UBS Openings: Photography selected works from The UBS Art Collection at Tate Modern
UBS Openings: Photography, features over forty photographic works by influential American and European artists such as Andreas Gursky, Candida Höfer, and Thomas Ruff.
Most of the works included were produced during the 1990s, when photography became widely accepted as an art form of equal status to painting or sculpture and many will be on public view in the UK for the first time.
Works by Andreas Gursky include an iconic photograph, 99 Cent, 1999. This large scale work (207 x 336 cm) appears like a photographic field of colour, showing row after row of brightly packaged goods in a US store. There are also two works in the display by the German photographer Candida Höfer, who has produced a number of widely acclaimed photographs showing the interiors of public spaces, such as museums, libraries or universities. Often they are without people, though rows of chairs or other elements refer to the bodies absent at the time the picture is taken. Both photographers have taken an overview or ‘bird’s eye’ view of the environments they encounter.

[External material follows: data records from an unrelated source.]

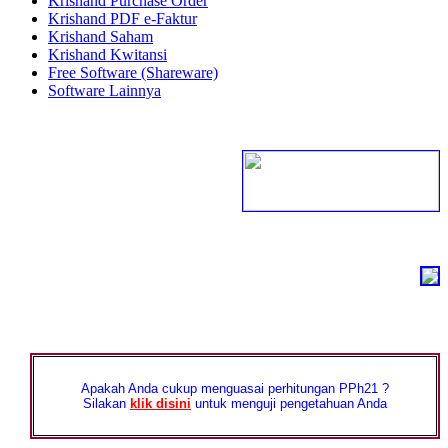
Krishand Purchase Order
Krishand PDF e-Faktur
Krishand Saham
Krishand Kwitansi
Free Software (Shareware)
Software Lainnya
Apakah Anda cukup menguasai perhitungan PPh21 ?
Silakan
klik disini
untuk menguji pengetahuan Anda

Massimo Vitali’s tableaux of human life are created in his native Italy. Two panoramic photographs on display feature social gatherings and groups of people from a specially constructed vantage point. The Riccione Diptych shows the Adriatic seaside resort of Riccione for example, where rows of colourful, striped deck-chairs are spread across the beach, their occupants turned to face the sun. Like Vitali, Walter Niedermayr photographs people at leisure, although he has focused on alpine landscapes. Two photographs show a mountain top densely populated with tourists. Olivo Barbieri’s photographs give the impression of reducing both people and buildings to tiny ant-like proportions and the images are often blurred. The artist achieves this by taking aerial photographs from a helicopter and using a tilt-shift lens.
These photographs draw attention to the details present in the most mundane situations; to places, buildings, objects or people we may pass by during the course of daily existence. The artists included are Beat Streuli, Jean-Marc Bustamante, Fischli and Weiss and a large series of sixty portrait photographs by Thomas Ruff.